Maybe baseball doesn't naturally translate to the agenda of today's Republican Party, but there is little question that the way the game is played (as opposed to its business context or other aspects) is more akin to a classically liberal, lassiez-faire society than to any alternative.
Specifically, the game is primarily played as a series of individual contests: pitcher v. batter (even fielder v. ball), to which there is no alternative (a player can't pass his at-bat to a teammate). In these contexts, the participant virtually always benefits his team the most by achieving maximum individual success. A home run is always a better outcome than a single - full stop.
While there are certain situations in which a player is called to refrain from maximum individual success, such as a sacrifice bunt, those are marginal events (and the sabermetric scholarship has demonstrated the limited extent of their benefits).

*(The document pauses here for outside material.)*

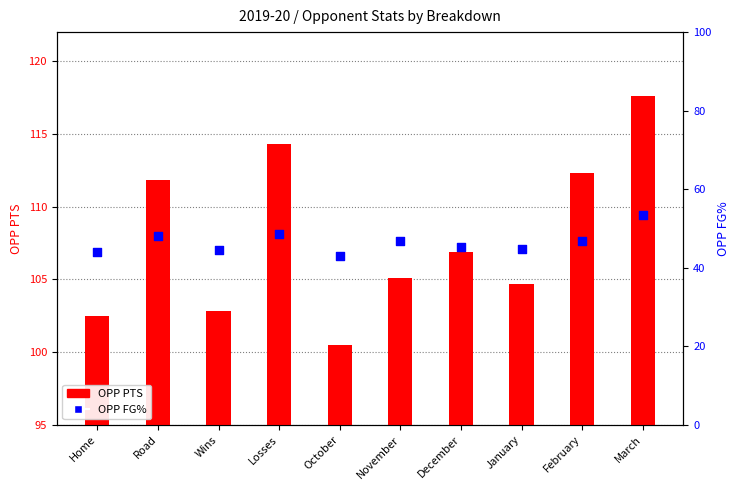

What are all the series names shown in the legend?

OPP PTS, OPP FG%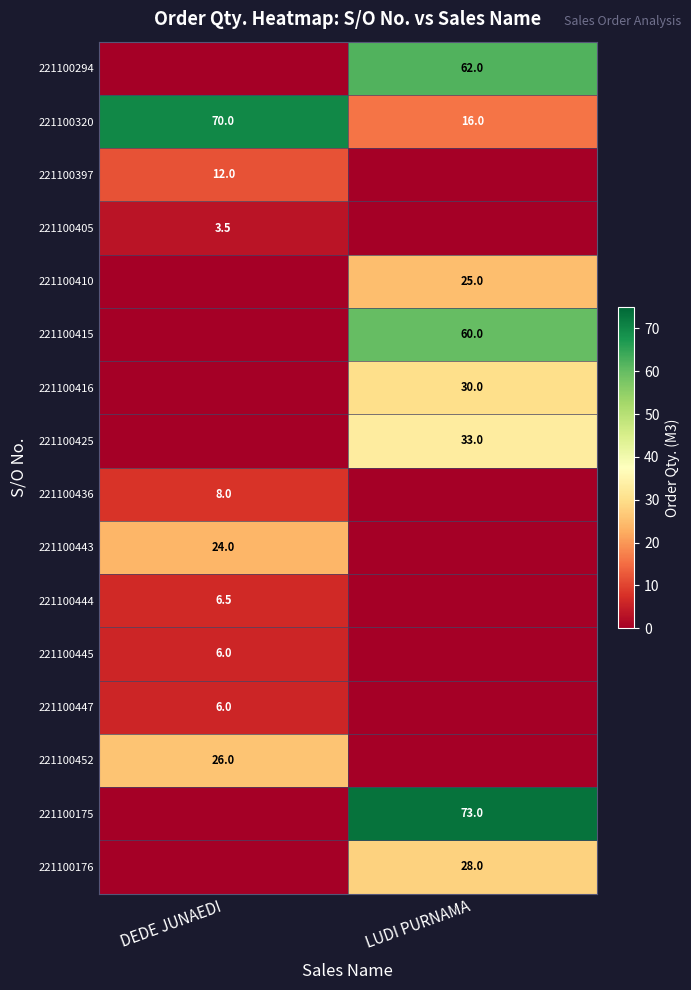

Is it true that 221100294 equals 96.4 at LUDI PURNAMA?

False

Truly, a baseball player promotes the good of (his team's) society by pursuing his own self-interest. When the baseball powers that be were inventing a false creation myth, they should have used Adam Smith rather than Abner Doubleday.
(I note that Fred Barnes argued the opposite in an old Weekly Standard article ($$). That in and of itself might becounted as evidence in favor of my argument. But also - to put it mildly - he didn't really engage the nature of the game. I think making fun of Fred Barnes is the definition of a worthy bipartisan initiative.)
Incidentally, much of what you need to know about baseball and politics, at least at the ownership level, is contained in the following statement: George W. Bush practically counted as a progressive as the Texas Rangers' owner. Showing foresight that he didn't bring to Washington, he consistently dissented from the owners' war on the players' union in the early 1990s that culminated in the strike that wiped out the 1994 World Series (he was only one of two owners to vote against requesting the resignation of commissioner Fay Vincent, the event which set the owners' course for war). And he was far from the most conservative owner when it came to politics, either. In fact, his predecessor as Rangers' owner, Eddie Chiles, was an oilman who doubled as a conservative radio commentator. His broadcasts always started with the words "I'm mad."